Exercise description: Recast the lines below as a Markdown table with two columns, Row and Line. Give each line its own numbered row and omit any blank lines.

Data section:
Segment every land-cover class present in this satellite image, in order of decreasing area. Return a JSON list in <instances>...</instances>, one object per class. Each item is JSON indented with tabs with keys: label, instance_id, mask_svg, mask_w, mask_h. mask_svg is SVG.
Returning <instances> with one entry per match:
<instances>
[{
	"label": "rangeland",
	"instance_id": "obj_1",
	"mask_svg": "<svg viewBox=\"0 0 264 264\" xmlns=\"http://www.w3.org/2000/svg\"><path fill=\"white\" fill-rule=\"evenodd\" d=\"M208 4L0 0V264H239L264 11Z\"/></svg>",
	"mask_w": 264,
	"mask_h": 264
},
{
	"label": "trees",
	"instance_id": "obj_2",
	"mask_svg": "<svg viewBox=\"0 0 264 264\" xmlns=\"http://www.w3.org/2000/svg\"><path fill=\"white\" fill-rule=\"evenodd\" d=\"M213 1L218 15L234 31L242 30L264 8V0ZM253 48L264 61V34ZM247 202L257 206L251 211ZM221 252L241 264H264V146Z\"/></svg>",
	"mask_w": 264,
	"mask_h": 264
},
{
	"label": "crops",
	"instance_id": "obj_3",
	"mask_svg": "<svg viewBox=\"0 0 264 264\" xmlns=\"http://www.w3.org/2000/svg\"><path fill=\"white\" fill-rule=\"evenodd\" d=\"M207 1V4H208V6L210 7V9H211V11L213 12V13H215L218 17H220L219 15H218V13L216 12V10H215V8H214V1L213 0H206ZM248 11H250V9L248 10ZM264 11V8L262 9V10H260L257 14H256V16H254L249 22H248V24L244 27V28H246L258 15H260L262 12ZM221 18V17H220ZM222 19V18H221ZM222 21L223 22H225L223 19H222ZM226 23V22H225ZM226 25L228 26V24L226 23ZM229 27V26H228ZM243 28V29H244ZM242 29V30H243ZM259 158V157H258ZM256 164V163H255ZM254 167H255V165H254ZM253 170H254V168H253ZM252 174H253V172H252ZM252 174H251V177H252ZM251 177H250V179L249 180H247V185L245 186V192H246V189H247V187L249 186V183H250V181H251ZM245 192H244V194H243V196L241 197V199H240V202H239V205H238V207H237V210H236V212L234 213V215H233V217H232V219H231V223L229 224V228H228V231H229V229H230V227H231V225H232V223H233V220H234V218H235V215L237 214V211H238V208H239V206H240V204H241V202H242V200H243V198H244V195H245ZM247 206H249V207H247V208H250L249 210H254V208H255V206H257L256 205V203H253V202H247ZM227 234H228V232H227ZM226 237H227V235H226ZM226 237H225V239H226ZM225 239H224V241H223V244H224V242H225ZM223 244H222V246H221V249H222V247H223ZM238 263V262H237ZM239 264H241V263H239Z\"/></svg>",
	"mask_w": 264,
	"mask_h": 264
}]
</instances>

Expected output:
| Row | Line |
|---|---|
| 1 | Segment every land-cover class present in this satellite image, in order of decreasing area. Return a JSON list in <instances>...</instances>, one object per class. Each item is JSON indented with tabs with keys: label, instance_id, mask_svg, mask_w, mask_h. mask_svg is SVG. |
| 2 | Returning <instances> with one entry per match: |
| 3 | <instances> |
| 4 | [{ |
| 5 | 	"label": "rangeland", |
| 6 | 	"instance_id": "obj_1", |
| 7 | 	"mask_svg": "<svg viewBox=\"0 0 264 264\" xmlns=\"http://www.w3.org/2000/svg\"><path fill=\"white\" fill-rule=\"evenodd\" d=\"M208 4L0 0V264H239L264 11Z\"/></svg>", |
| 8 | 	"mask_w": 264, |
| 9 | 	"mask_h": 264 |
| 10 | }, |
| 11 | { |
| 12 | 	"label": "trees", |
| 13 | 	"instance_id": "obj_2", |
| 14 | 	"mask_svg": "<svg viewBox=\"0 0 264 264\" xmlns=\"http://www.w3.org/2000/svg\"><path fill=\"white\" fill-rule=\"evenodd\" d=\"M213 1L218 15L234 31L242 30L264 8V0ZM253 48L264 61V34ZM247 202L257 206L251 211ZM221 252L241 264H264V146Z\"/></svg>", |
| 15 | 	"mask_w": 264, |
| 16 | 	"mask_h": 264 |
| 17 | }, |
| 18 | { |
| 19 | 	"label": "crops", |
| 20 | 	"instance_id": "obj_3", |
| 21 | 	"mask_svg": "<svg viewBox=\"0 0 264 264\" xmlns=\"http://www.w3.org/2000/svg\"><path fill=\"white\" fill-rule=\"evenodd\" d=\"M207 1V4H208V6L210 7V9H211V11L213 12V13H215L218 17H220L219 15H218V13L216 12V10H215V8H214V1L213 0H206ZM248 11H250V9L248 10ZM264 11V8L262 9V10H260L257 14H256V16H254L249 22H248V24L244 27V28H246L258 15H260L262 12ZM221 18V17H220ZM222 19V18H221ZM222 21L223 22H225L223 19H222ZM226 23V22H225ZM226 25L228 26V24L226 23ZM229 27V26H228ZM243 28V29H244ZM242 29V30H243ZM259 158V157H258ZM256 164V163H255ZM254 167H255V165H254ZM253 170H254V168H253ZM252 174H253V172H252ZM252 174H251V177H252ZM251 177H250V179L249 180H247V185L245 186V192H246V189H247V187L249 186V183H250V181H251ZM245 192H244V194H243V196L241 197V199H240V202H239V205H238V207H237V210H236V212L234 213V215H233V217H232V219H231V223L229 224V228H228V231H229V229H230V227H231V225H232V223H233V220H234V218H235V215L237 214V211H238V208H239V206H240V204H241V202H242V200H243V198H244V195H245ZM247 206H249V207H247V208H250L249 210H254V208H255V206H257L256 205V203H253V202H247ZM227 234H228V232H227ZM226 237H227V235H226ZM226 237H225V239H226ZM225 239H224V241H223V244H224V242H225ZM223 244H222V246H221V249H222V247H223ZM238 263V262H237ZM239 264H241V263H239Z\"/></svg>", |
| 22 | 	"mask_w": 264, |
| 23 | 	"mask_h": 264 |
| 24 | }] |
| 25 | </instances> |